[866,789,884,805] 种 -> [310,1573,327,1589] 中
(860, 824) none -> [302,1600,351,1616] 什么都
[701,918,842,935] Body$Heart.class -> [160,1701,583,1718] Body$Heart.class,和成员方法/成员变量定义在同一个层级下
------------
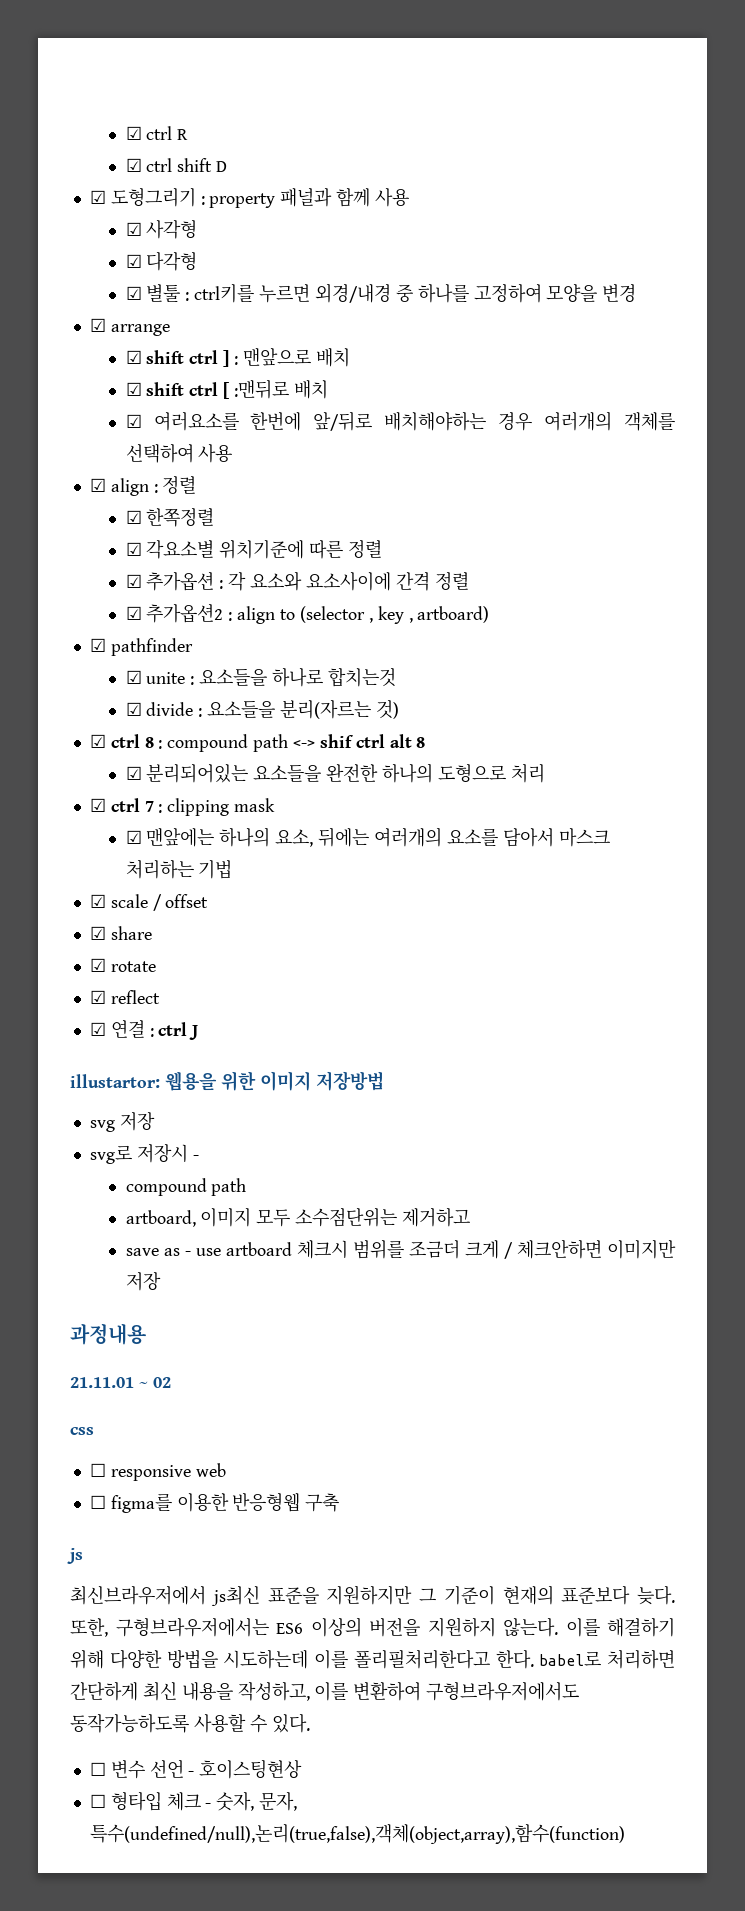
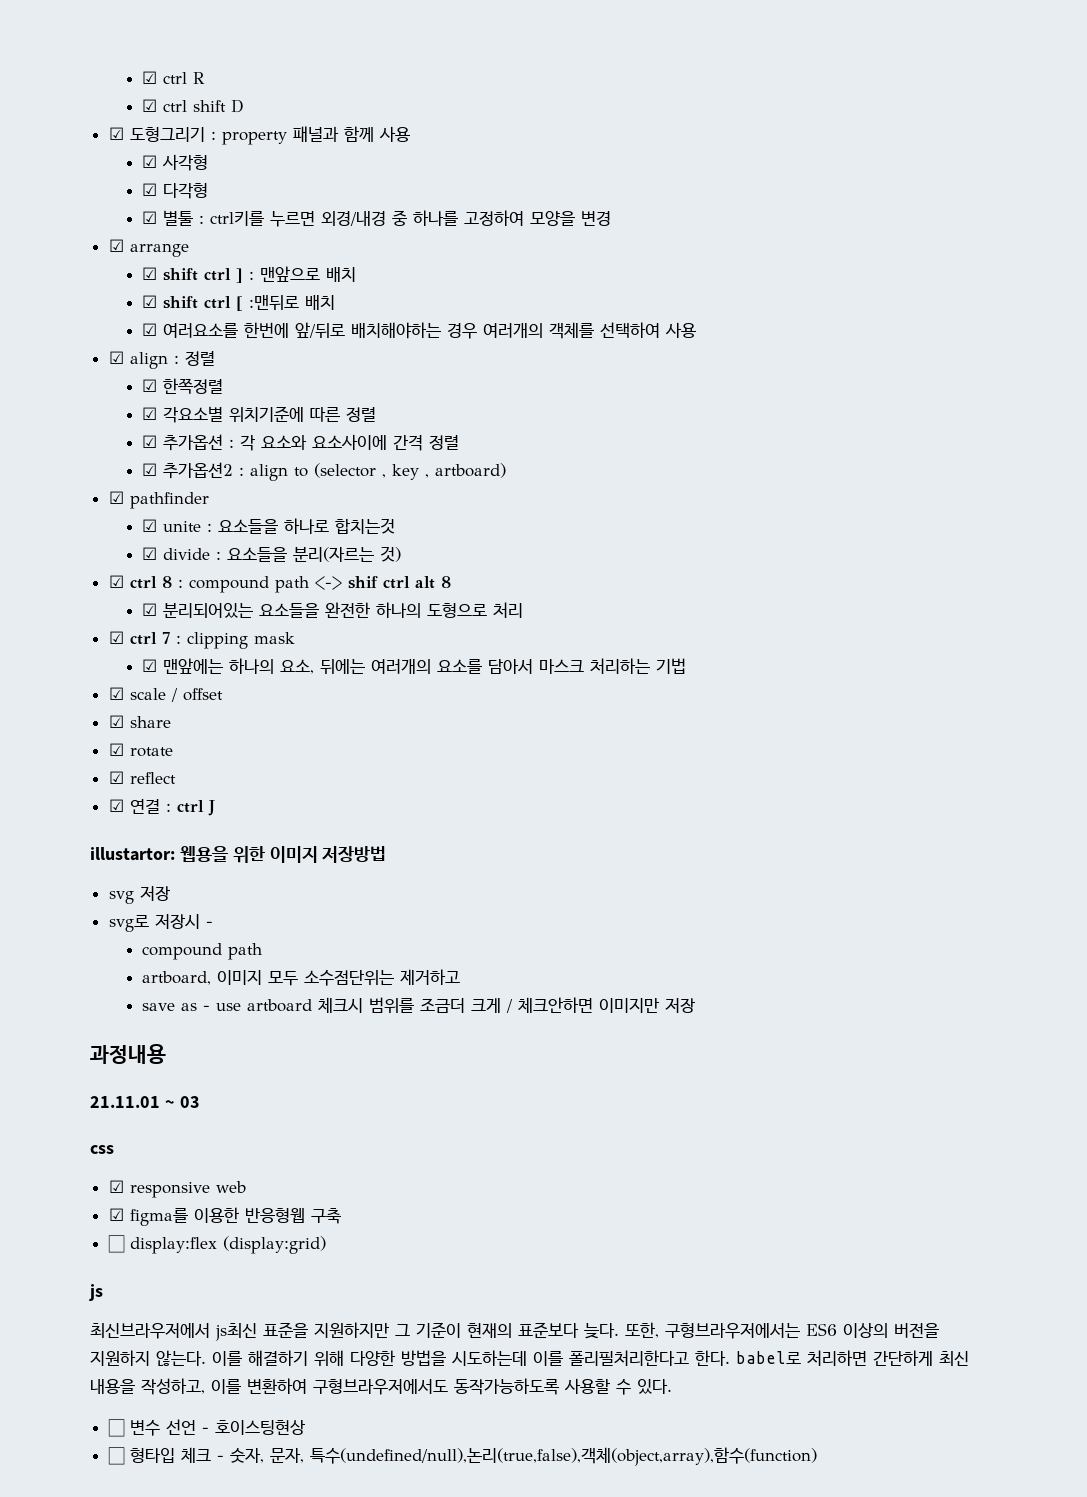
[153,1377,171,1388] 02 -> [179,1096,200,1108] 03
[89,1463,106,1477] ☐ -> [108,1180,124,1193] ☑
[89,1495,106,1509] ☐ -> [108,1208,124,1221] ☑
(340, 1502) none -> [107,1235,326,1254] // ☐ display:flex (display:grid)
------------
▸ **Description of the task**
With the line holding "[866,789,884,805] 种 -> [310,1573,327,1589] 中" as the first and the line holding "[701,918,842,935] Body$Heart.class ->" as the last, please transcribe exactly the lines of the material above in that range and nothing else.

▸ **Reply**
[866,789,884,805] 种 -> [310,1573,327,1589] 中
(860, 824) none -> [302,1600,351,1616] 什么都
[701,918,842,935] Body$Heart.class -> [160,1701,583,1718] Body$Heart.class,和成员方法/成员变量定义在同一个层级下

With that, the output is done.